Андрей подошёл, назвал себя, опустился рядом, спросил, что произошло с его отрядом.
— Четырёх человек загубил, — не сразу ответил Рыжаков. — Остальные — кто ранен, кто от жары высыхает. Если бы вы подоспели часом позже, всё было бы кончено… Сволочи!.. Они пустили впереди себя женщин…
Андрей промолчал. Красный туман то и дело застилал ему глаза, воздуха не хватало, но он старался не показывать, как ему плохо. Палящий ветер сушил носоглотку, резал воспаленные от бессонницы и мелких песчинок глаза. Самохин понял, что должен ощущать этот человек, который уже столько дней в пустыне и которого терзают сейчас не только жара и физические муки.
— Начало было нормальное, — продолжал тихим голосом Рыжаков. — Неподалёку отсюда встретили караван верблюдов, с ним было всего несколько человек бандитов. Мы их окружили, взяли без выстрела. И никому не пришло в голову, что основные силы рыщут где-то рядом… Они ударили по нас залпом из-за спины сидевших на верблюдах женщин, захваченных на Ташаузской дороге. Отходя, дали еще залп, а потом блокировали отряд… Не мог я стрелять в женщин, понимаете, не мог. Главарь бандитов рассчитал точно…
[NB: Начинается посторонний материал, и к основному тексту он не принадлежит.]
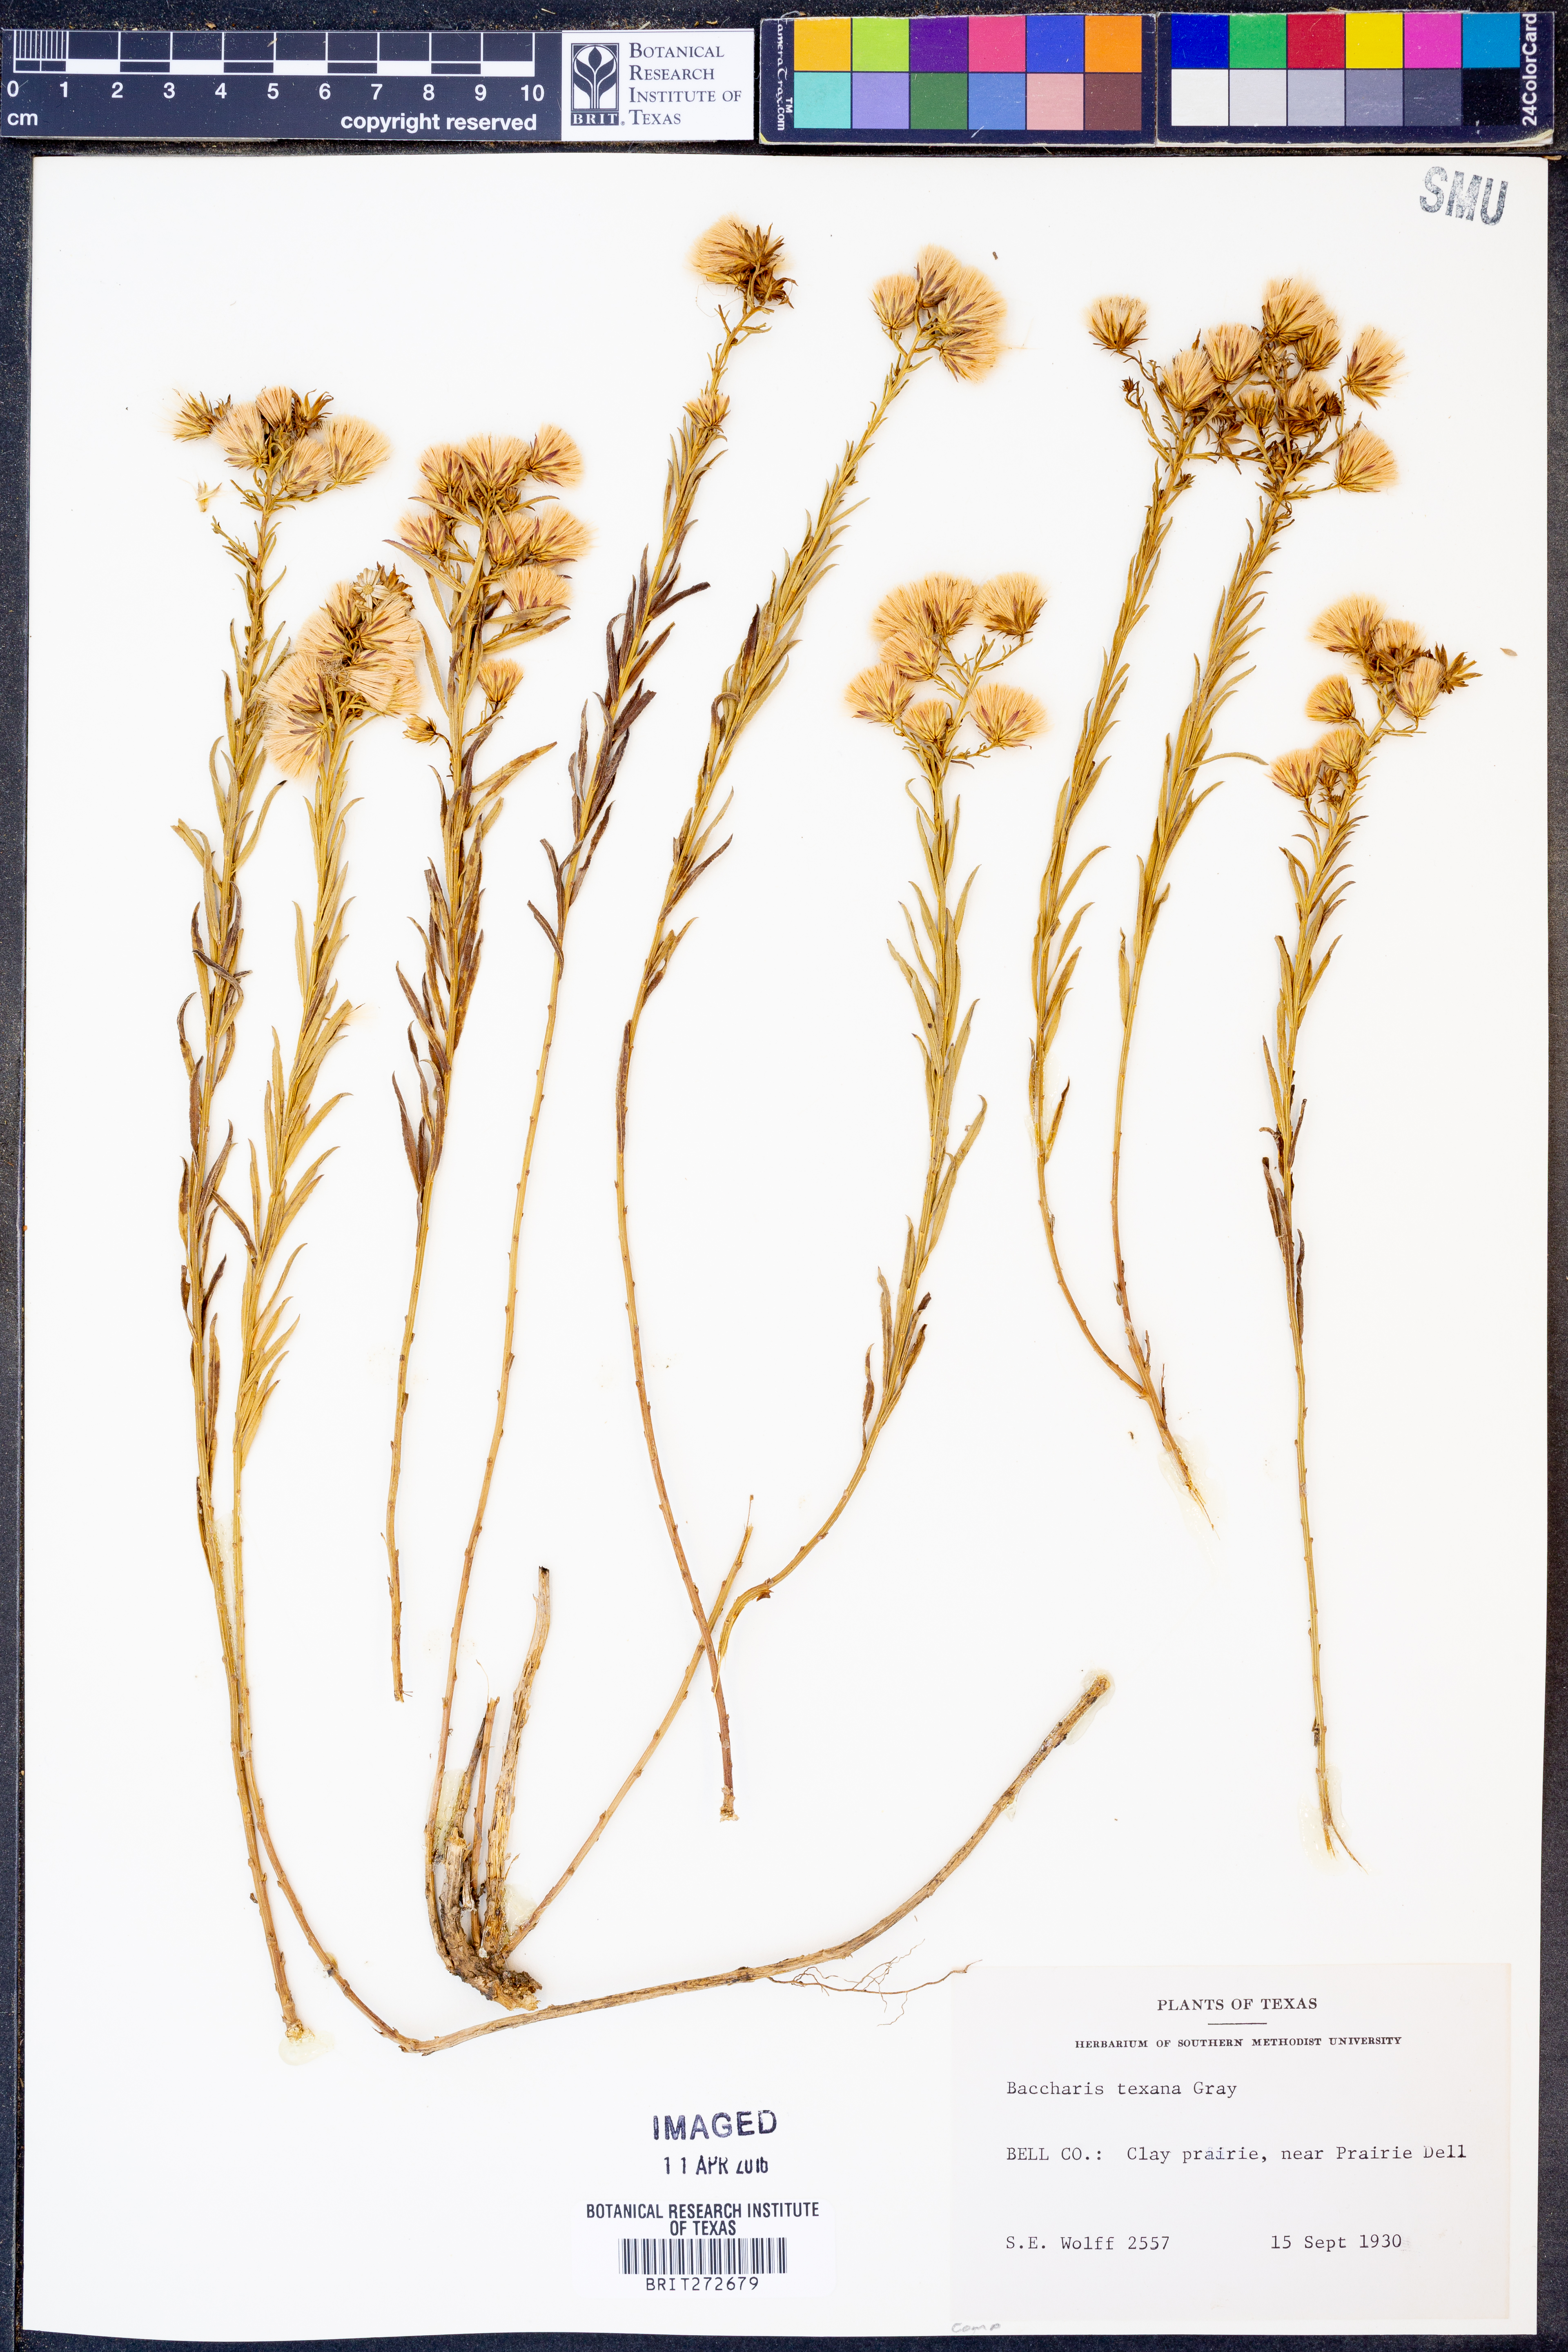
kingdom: Plantae
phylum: Tracheophyta
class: Magnoliopsida
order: Asterales
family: Asteraceae
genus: Baccharis
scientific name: Baccharis texana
— Одно не пойму, — сказал Самохин, — что им мешало уйти сразу же, как отбились от вас? Они же видели, в каком состоянии ваш отряд?
Рыжаков заметно оживился. Лёегкая усмешка тронула его ссохшиеся губы, в провалившихся глазах появился живой блеск.
— Всё дело вот в этом, — сказал он, похлопав черной ладонью по хурджунам — туго набитым пыльным перемётным сумам. — Пощупайте сами…
Андрей протянул руку и ощутил под пальцами плотно увязанные бумажные пачки.
— Деньги?
— И немалые. Аббас-Кули работает не ради идеи, ему треба гроши. Сколько здесь — не знаю, но пахнет миллионами. Из-за них-то бандиты, не щадя живота своего, и торчали здесь под пулями, рвались к хурджунам. — Рыжаков помолчал, высказал мучившую его мысль: — Как бы Аббас-Кули с остатками банды не сделал попытку отбить эти миллионы… А дела наши не ахти…
Самохин ответил, что оставленный Аббасом-Кули заслон у Дождь-ямы ему удалось взять без выстрела, а здесь, где принял бой Рыжаков, из кольца окружения вырвалось всего несколько бандитов.
— Тогда есть шанс выйти из пустыни, — повеселев, сказал Рыжаков, и Андрей понял, что всего два часа назад он не думал остаться в живых.
— Скажите, — спросил Рыжаков, — как получилось, что вашему проводнику удалось захватить лучших лошадей, спасти главаря банды?
— Так уж получилось, — неопределённо ответил Андрей.
— Да, дела…
Оба умолкли, наблюдая, как люди их отрядов хоронили погибших товарищей. Под командой Галиева пограничники выстроились у братской могилы, отдали последние почести. Сухим треском разорвал тишину прощальный залп. Андрей хотел приподняться, но руку пронизала нестерпимая боль, красноватый туман снова застлал глаза, звон в ушах стал таким сильным, как будто звенело само небо.
Ничто не мешает ночью думать, вспоминать далёкое и близкое, прислушиваясь к сторожкой тишине ночного среднеазиатского города. Сияющий диск луны просвечивает сквозь темные узоры листьев тутового дерева, раскинувшегося над головой. Трещат цикады. В арыке, протянувшемся вдоль асфальтированной дорожки, тихо журчит вода. За противомоскитным пологом тонко и разноголосо нудят какие-то крылатые кровососущие твари, от этого еле слышного гудения внутри полога еще уютнее, отрешеннее от всего внешнего мира, хотя мир этот тут же, рядом, это новый обретенный Андреем мир госпиталя с резкими запахами медикаментов и пропитанных кровью бинтов, с бредом, стонами, бормотанием, с крика-ми и всхлипами раненых.